Input data START
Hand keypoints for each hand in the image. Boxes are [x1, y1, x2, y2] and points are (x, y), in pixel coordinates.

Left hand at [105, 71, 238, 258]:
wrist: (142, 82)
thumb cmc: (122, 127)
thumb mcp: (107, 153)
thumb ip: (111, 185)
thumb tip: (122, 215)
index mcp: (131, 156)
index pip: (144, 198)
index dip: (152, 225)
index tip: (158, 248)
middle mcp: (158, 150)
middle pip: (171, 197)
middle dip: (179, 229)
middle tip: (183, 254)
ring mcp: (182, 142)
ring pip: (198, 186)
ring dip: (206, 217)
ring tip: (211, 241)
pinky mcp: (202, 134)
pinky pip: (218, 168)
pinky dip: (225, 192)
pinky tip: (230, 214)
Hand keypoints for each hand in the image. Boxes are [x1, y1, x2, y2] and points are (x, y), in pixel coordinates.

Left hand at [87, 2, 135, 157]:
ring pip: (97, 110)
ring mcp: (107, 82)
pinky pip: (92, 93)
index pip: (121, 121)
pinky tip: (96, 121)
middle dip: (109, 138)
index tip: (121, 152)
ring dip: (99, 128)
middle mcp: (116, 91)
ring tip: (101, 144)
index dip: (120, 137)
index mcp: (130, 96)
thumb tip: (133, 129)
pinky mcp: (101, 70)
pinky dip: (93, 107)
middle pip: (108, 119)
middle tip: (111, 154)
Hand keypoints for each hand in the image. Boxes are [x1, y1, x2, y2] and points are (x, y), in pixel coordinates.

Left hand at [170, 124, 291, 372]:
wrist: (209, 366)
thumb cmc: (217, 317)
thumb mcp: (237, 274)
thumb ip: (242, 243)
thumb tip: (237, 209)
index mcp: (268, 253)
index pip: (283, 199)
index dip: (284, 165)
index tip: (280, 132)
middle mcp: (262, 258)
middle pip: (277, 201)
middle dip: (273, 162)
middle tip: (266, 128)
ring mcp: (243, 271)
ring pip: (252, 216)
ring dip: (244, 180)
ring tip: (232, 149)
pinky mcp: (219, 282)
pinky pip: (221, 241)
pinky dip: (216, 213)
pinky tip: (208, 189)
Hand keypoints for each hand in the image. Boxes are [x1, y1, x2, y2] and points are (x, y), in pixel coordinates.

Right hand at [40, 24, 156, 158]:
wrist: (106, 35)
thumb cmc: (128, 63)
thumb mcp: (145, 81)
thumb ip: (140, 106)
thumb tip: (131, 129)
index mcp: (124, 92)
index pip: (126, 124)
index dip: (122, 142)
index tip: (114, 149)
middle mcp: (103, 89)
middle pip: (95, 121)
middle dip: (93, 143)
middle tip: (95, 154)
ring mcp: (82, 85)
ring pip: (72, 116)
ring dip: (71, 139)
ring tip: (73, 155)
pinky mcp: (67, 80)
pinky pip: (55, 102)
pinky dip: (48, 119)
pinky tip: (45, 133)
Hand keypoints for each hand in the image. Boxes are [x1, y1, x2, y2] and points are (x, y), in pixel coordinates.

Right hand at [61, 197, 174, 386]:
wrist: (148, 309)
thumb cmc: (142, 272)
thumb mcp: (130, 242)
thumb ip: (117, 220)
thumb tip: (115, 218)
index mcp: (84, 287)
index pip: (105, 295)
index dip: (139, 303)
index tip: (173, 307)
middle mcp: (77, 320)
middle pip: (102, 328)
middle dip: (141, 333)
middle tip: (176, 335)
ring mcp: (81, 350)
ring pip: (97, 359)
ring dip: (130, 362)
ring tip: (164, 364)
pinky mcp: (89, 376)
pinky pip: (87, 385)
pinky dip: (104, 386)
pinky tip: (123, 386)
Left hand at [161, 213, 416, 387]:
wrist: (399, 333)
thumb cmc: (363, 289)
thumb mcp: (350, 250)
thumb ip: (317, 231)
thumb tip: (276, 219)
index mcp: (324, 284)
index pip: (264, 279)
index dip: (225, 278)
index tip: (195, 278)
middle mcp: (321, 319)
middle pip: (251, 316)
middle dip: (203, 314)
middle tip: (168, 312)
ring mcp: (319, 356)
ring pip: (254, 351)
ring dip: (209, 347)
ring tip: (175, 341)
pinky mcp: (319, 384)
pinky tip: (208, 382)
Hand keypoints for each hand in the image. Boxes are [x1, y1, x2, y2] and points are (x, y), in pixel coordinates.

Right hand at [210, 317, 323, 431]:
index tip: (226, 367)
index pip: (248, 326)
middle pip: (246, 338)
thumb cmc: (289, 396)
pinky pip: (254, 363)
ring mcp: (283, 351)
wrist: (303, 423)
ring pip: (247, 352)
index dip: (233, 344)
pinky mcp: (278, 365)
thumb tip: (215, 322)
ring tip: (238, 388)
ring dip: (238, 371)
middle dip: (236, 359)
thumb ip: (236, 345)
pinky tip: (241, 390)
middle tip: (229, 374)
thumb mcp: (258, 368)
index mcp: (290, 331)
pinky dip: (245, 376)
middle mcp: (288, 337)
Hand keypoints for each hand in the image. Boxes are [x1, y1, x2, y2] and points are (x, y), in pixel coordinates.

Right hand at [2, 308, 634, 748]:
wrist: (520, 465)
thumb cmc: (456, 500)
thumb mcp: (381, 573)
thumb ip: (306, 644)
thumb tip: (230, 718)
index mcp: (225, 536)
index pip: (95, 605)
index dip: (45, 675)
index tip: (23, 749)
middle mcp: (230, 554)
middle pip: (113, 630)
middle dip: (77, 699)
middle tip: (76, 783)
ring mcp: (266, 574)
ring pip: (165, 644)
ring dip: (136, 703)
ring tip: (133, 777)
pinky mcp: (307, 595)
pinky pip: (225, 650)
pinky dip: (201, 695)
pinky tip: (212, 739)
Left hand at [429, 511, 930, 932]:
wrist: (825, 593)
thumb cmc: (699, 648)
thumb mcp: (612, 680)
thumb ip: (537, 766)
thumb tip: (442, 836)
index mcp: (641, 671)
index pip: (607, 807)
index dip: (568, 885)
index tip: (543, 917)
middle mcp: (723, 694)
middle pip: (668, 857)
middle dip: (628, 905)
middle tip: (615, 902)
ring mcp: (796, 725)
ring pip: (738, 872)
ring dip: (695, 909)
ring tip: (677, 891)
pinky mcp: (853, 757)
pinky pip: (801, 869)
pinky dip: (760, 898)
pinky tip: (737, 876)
Input data END
What you return must be the entries, given again word for word.

**Solved exercise**
Hand keypoints for each hand in the image. Boxes are [x1, y1, x2, y2] and points are (x, y), in pixel coordinates.

Left hand at [105, 71, 238, 258]:
wrist: (142, 82)
thumb cmc: (122, 127)
thumb mcp: (107, 153)
thumb ip: (111, 185)
thumb tip: (122, 215)
index mcp: (131, 156)
index pip: (144, 198)
index dip: (152, 225)
index tip: (158, 248)
middle mcp: (158, 150)
middle pip: (171, 197)
middle dip: (179, 229)
middle tip: (183, 254)
ring mcp: (182, 142)
ring pip: (198, 186)
ring dip: (206, 217)
ring tip: (211, 241)
pinky mcp: (202, 134)
pinky pip: (218, 168)
pinky dip: (225, 192)
pinky tip: (230, 214)
Hand keypoints for each hand in the image. Boxes are [x1, y1, x2, y2] and points are (x, y), in pixel coordinates.

Left hand at [87, 2, 135, 157]:
ring pip: (97, 110)
ring mcp: (107, 82)
pinky pip: (92, 93)
index pip: (121, 121)
pinky tip: (96, 121)
middle dip: (109, 138)
index tip: (121, 152)
ring dip: (99, 128)
middle mcp: (116, 91)
ring tip: (101, 144)
index dip: (120, 137)
index mcp: (130, 96)
thumb tip: (133, 129)
pinky mcp: (101, 70)
pinky dip: (93, 107)
middle pip: (108, 119)
middle tip: (111, 154)
Hand keypoints for each hand in the image. Boxes are [x1, y1, x2, y2] and points are (x, y), in pixel coordinates.

Left hand at [170, 124, 291, 372]:
wrist: (209, 366)
thumb cmc: (217, 317)
thumb mcp: (237, 274)
thumb ip: (242, 243)
thumb tip: (237, 209)
index mcp: (268, 253)
index pip: (283, 199)
index dip: (284, 165)
index tip: (280, 132)
middle mcp: (262, 258)
middle pip: (277, 201)
middle dip: (273, 162)
middle tip: (266, 128)
ring mcp: (243, 271)
ring pip: (252, 216)
ring dip: (244, 180)
ring tip: (232, 149)
pinky mcp: (219, 282)
pinky pip: (221, 241)
pinky dip: (216, 213)
pinky tip: (208, 189)
Hand keypoints for each hand in the image. Boxes are [x1, y1, x2, y2] and points are (x, y), in pixel coordinates.

Right hand at [40, 24, 156, 158]:
wrist: (106, 35)
thumb cmc: (128, 63)
thumb mcp: (145, 81)
thumb ip: (140, 106)
thumb tip: (131, 129)
index mcp: (124, 92)
index pip: (126, 124)
index dip: (122, 142)
index tip: (114, 149)
middle mcp: (103, 89)
middle pip: (95, 121)
middle dip: (93, 143)
middle tip: (95, 154)
ring mcp: (82, 85)
ring pip: (72, 116)
ring dip: (71, 139)
ring tip: (73, 155)
pinky mcp: (67, 80)
pinky pip: (55, 102)
pinky dip: (48, 119)
pinky tip: (45, 133)
Hand keypoints for each hand in the image. Boxes are [x1, y1, x2, y2] and points are (x, y), in pixel coordinates.

Right hand at [61, 197, 174, 386]:
wrist: (148, 309)
thumb cmc: (142, 272)
thumb mcp: (130, 242)
thumb ip: (117, 220)
thumb tip: (115, 218)
index mcp: (84, 287)
index pip: (105, 295)
index dip: (139, 303)
index tip: (173, 307)
middle mcp: (77, 320)
middle pip: (102, 328)
middle dip: (141, 333)
middle tip: (176, 335)
ring mcp: (81, 350)
ring pip: (97, 359)
ring dip: (130, 362)
ring tip: (164, 364)
pinky mcp: (89, 376)
pinky pip: (87, 385)
pinky dip: (104, 386)
pinky tip: (123, 386)
Left hand at [161, 213, 416, 387]:
wrist: (399, 333)
thumb cmc: (363, 289)
thumb mcp: (350, 250)
thumb ip: (317, 231)
thumb tip: (276, 219)
index mcp: (324, 284)
index pip: (264, 279)
index dip: (225, 278)
index tip: (195, 278)
middle mcp: (321, 319)
middle pip: (251, 316)
middle dip: (203, 314)
middle tip: (168, 312)
ring mcp: (319, 356)
ring pip: (254, 351)
ring dip: (209, 347)
ring tip: (175, 341)
pinky mcp: (319, 384)
pinky tip: (208, 382)
Hand keypoints for each hand in the image. Boxes are [x1, y1, x2, y2] and points are (x, y), in pixel coordinates.

Right hand at [210, 317, 323, 431]:
index tip: (226, 367)
index pip: (248, 326)
middle pip: (246, 338)
thumb cmc: (289, 396)
pinky pip: (254, 363)
ring mcp: (283, 351)
wrist: (303, 423)
ring pip: (247, 352)
index dip: (233, 344)
pinky mcp: (278, 365)
thumb tip: (215, 322)
ring tip: (238, 388)
ring dip: (238, 371)
middle dip: (236, 359)
thumb ip: (236, 345)
pinky tip: (241, 390)
middle tip: (229, 374)
thumb mcp: (258, 368)
index mcp: (290, 331)
pinky dip: (245, 376)
middle mcp: (288, 337)
Hand keypoints for each hand in the image. Boxes are [x1, y1, x2, y2] and points are (x, y), in pixel coordinates.

Right hand at [2, 308, 634, 748]:
wrist: (520, 465)
thumb cmc: (456, 500)
thumb mcp: (381, 573)
thumb ip: (306, 644)
thumb tip: (230, 718)
index mcp: (225, 536)
index pip: (95, 605)
index dip: (45, 675)
index tip: (23, 749)
middle mcp: (230, 554)
middle pip: (113, 630)
middle dip: (77, 699)
middle tip: (76, 783)
ring mcp: (266, 574)
ring pip: (165, 644)
ring dip: (136, 703)
ring tip: (133, 777)
pinky mcp: (307, 595)
pinky pip: (225, 650)
pinky dip: (201, 695)
pinky tip: (212, 739)
Left hand at [429, 511, 930, 932]:
wrist: (825, 593)
thumb cmc: (699, 648)
thumb mcp: (612, 680)
thumb ip: (537, 766)
thumb tip: (442, 836)
index mcp: (641, 671)
index pip: (607, 807)
index dip: (568, 885)
index tip: (543, 917)
middle mcp: (723, 694)
middle pip: (668, 857)
middle dip: (628, 905)
middle tip: (615, 902)
ring mcp: (796, 725)
ring pip: (738, 872)
ring dip: (695, 909)
ring tip: (677, 891)
pinky mcp: (853, 757)
pinky pip: (801, 869)
pinky dip: (760, 898)
pinky tip: (737, 876)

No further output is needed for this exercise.